§ DOKUMENTTEXT
____________________

US-amerikanische Forscher fanden in einer Studie heraus, dass Tai-Chi die Symptome bei Fibromyalgie teilweise besser lindert als die konservative Behandlung mit einem Ausdauertraining. An der randomisierten Untersuchung nahmen 226 Probanden mit einem Durchschnittsalter von 52 Jahren teil. Etwa zwei Drittel der Teilnehmer wurde in fünf Gruppen unterteilt, die mehrmals wöchentlich Tai-Chi-Übungen ausführten. Die Kontrollgruppe bestand aus 75 Teilnehmern, die leichtes Ausdauertraining absolvierten.
Zu Beginn der Studie und ein halbes Jahr danach erhoben die Wissenschaftler Daten anhand eines Fragebogens. Ein Vergleich der Werte ergab für alle Teilnehmer zwar eine Verbesserung, die Ergebnisse der Tai-Chi-Gruppe waren jedoch insgesamt um 5,5 Punkte besser. Die Forscher beurteilten die Effekte der Übungen zudem als dosisabhängig: Je öfter Tai-Chi ausgeführt wurde, desto deutlicher stellten sich die Unterschiede zur Kontrollgruppe heraus.

____________________

§ Daten zum geometrischen Denken in Szenen
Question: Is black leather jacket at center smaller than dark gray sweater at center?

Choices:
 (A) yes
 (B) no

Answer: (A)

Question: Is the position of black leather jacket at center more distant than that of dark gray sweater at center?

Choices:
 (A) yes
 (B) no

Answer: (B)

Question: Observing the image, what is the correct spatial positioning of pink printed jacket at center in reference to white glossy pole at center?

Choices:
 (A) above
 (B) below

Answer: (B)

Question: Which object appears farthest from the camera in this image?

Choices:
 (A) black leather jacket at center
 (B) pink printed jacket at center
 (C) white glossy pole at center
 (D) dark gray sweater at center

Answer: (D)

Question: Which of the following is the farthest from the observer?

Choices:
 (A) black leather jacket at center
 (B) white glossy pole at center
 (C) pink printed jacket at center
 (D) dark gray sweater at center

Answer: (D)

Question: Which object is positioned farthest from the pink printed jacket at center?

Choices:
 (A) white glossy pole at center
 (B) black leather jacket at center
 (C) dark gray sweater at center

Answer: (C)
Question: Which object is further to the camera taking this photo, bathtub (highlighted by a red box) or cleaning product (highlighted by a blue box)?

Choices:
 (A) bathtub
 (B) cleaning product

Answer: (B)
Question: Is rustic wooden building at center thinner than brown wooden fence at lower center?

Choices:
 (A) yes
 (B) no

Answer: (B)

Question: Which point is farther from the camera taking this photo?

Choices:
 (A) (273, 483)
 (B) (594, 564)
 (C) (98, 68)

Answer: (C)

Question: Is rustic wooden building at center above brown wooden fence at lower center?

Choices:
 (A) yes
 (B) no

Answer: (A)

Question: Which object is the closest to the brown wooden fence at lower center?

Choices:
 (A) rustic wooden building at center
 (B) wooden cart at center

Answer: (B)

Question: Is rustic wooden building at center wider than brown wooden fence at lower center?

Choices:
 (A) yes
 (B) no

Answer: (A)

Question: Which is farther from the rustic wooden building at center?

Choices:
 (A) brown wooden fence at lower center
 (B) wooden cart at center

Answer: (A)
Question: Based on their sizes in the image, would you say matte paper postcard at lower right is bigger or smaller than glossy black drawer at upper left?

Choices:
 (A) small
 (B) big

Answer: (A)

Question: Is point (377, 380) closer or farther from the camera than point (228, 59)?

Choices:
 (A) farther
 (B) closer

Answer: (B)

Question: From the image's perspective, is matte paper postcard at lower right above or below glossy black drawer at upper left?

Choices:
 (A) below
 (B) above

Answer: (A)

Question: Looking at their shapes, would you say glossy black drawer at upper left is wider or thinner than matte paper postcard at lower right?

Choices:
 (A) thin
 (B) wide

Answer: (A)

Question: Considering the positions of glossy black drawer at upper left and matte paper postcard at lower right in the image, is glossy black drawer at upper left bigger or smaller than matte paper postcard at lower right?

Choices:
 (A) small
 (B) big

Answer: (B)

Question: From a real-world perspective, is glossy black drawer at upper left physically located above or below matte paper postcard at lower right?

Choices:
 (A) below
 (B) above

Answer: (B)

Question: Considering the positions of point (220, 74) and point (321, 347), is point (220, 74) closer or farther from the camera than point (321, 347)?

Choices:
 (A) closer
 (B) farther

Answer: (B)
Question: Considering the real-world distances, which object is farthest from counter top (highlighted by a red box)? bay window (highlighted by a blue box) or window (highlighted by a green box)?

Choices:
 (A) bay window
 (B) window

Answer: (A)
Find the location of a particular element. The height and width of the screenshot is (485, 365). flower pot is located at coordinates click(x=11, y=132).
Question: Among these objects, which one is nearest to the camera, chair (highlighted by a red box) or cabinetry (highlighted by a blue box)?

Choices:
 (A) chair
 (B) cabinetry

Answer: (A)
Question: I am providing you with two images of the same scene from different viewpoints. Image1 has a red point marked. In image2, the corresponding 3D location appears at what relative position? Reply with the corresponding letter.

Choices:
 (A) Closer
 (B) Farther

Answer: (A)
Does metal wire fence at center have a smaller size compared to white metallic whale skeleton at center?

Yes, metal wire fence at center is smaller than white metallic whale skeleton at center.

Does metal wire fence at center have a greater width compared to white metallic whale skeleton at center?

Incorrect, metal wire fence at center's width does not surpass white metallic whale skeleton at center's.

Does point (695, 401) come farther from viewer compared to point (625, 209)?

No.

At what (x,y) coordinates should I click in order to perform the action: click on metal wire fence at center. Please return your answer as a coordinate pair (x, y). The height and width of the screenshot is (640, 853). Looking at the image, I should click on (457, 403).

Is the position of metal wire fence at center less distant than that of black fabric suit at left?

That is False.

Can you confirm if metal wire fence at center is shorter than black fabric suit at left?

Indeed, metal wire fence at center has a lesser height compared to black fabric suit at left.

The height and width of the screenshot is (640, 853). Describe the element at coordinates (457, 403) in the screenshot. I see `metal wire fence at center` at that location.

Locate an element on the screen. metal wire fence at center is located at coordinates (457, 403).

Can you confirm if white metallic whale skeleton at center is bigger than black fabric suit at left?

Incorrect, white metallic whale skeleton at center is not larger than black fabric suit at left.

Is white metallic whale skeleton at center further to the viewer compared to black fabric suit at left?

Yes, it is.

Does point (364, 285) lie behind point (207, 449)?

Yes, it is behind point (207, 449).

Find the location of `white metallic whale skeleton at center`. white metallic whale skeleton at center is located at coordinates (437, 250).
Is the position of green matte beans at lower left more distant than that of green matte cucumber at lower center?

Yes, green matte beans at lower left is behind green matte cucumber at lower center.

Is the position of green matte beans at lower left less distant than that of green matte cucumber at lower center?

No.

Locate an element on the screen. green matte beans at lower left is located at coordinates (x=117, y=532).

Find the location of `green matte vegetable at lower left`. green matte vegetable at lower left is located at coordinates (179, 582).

____________________

Wie viele Personen gehörten laut dem Text über Tai-Chi bei Fibromyalgie zur Kontrollgruppe? Die Einträge sind eigenständiges Material und hängen nicht mit dem Text zusammen.

§ LÖSUNG
75 Teilnehmer, die leichtes Ausdauertraining absolvierten.